In the News
for the Week of 6-30-09
- 7% of patients not told about abnormal lab results
- No need to monitor bisphosphonate effects in first three years
- Knee replacements worth the price, and surgeon's experience matters
- MKSAP quiz: breast cancer risk
Internists and compensation
- Compensation for primary and specialty care losing against inflation
- Still time to earn bonus payment for Medicare reporting
- CDC encourages pneumococcal vaccination during H1N1 outbreak
From ACP Internist
- Latest issue online and coming to your mailbox
From the College
- ACP books available on new eBooks Web site
- Survey asks internists to evaluate value of genomics agency's services
- Embracing a culture of cost-effective health care
- ACP Practice SolutionsSM introduces medical home toolkit
Cartoon caption contest
- And the winner is …
Editorial note: ACP InternistWeekly will not be published next week due to the Independence Day holiday.
Physician editor: Darren Taichman, ACP Member
7% of patients not told about abnormal lab results
Abnormal test results were not reported to patients more than 7% of the time in a recent study of primary care practices.

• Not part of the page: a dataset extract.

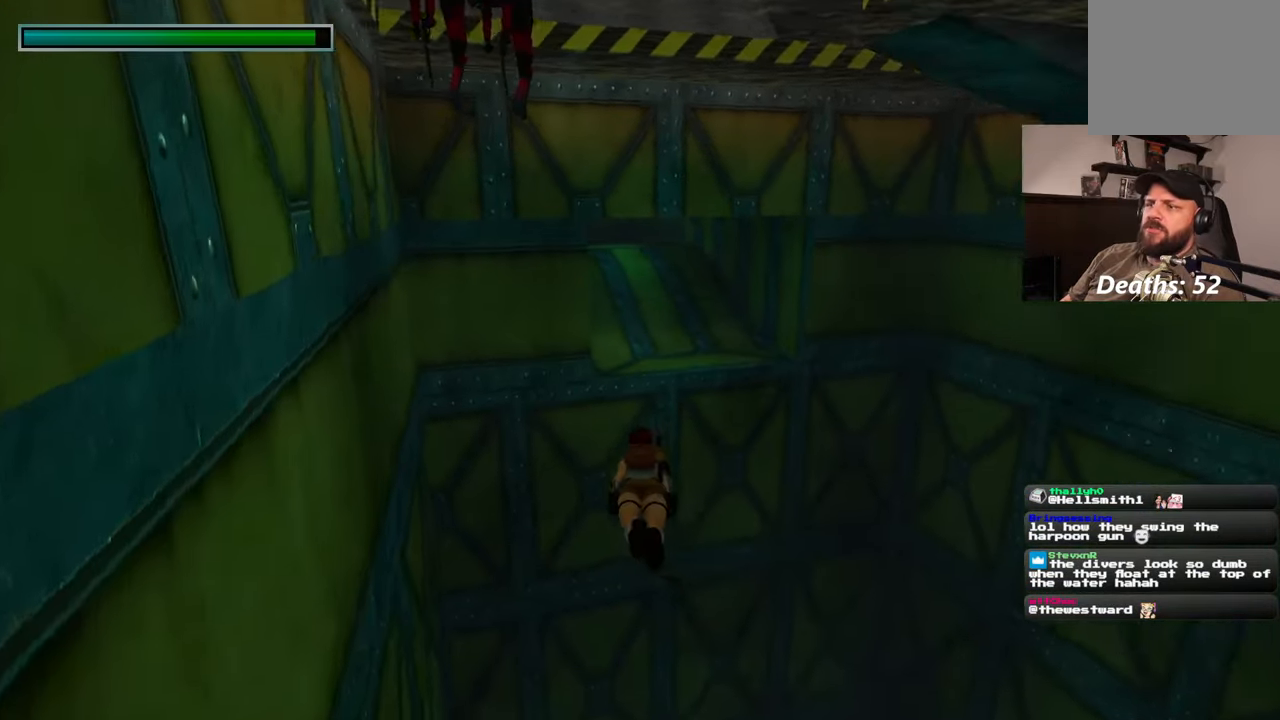
{"dt_ms": 500, "buttons": [], "left_stick": "up", "right_stick": "up", "events": [[233, "right_stick", "up"]]}
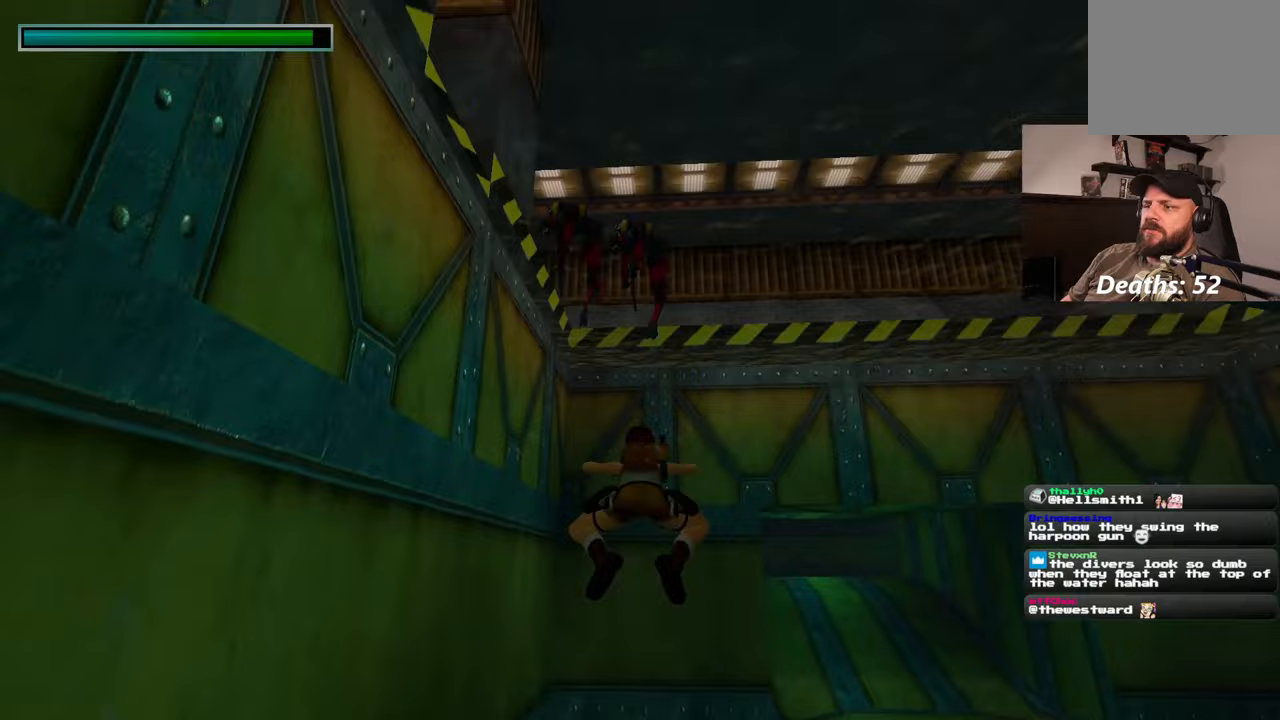
{"dt_ms": 500, "buttons": [], "left_stick": "up", "right_stick": "center", "events": [[117, "right_stick", "left"], [367, "right_stick", "center"]]}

Researchers reviewed medical records for more than 5,000 patients of 23 primary care practices. They found 1,889 abnormal test results, 135 of which were not communicated to the patients. Some of the uncommunicated results included a cholesterol level of 318 mg/dL, a hemoglobin A1c of 18.9%, and a potassium level of 2.6 mEq/L. The study was published in the June 22 Archives of Internal Medicine.
The rates of failure to inform varied among the practices, with a range from 0% to 26.2%. The study also looked at the processes used by the clinics to inform patients, and found that better processes resulted in better management of test results, as well as greater physician satisfaction with the systems. Very few practices had explicit rules; most relied on physicians to develop their own systems. Practices with a combination of electronic and paper records most often failed to inform patients. There was no significant difference in rates between the fully electronic and paper-based practices.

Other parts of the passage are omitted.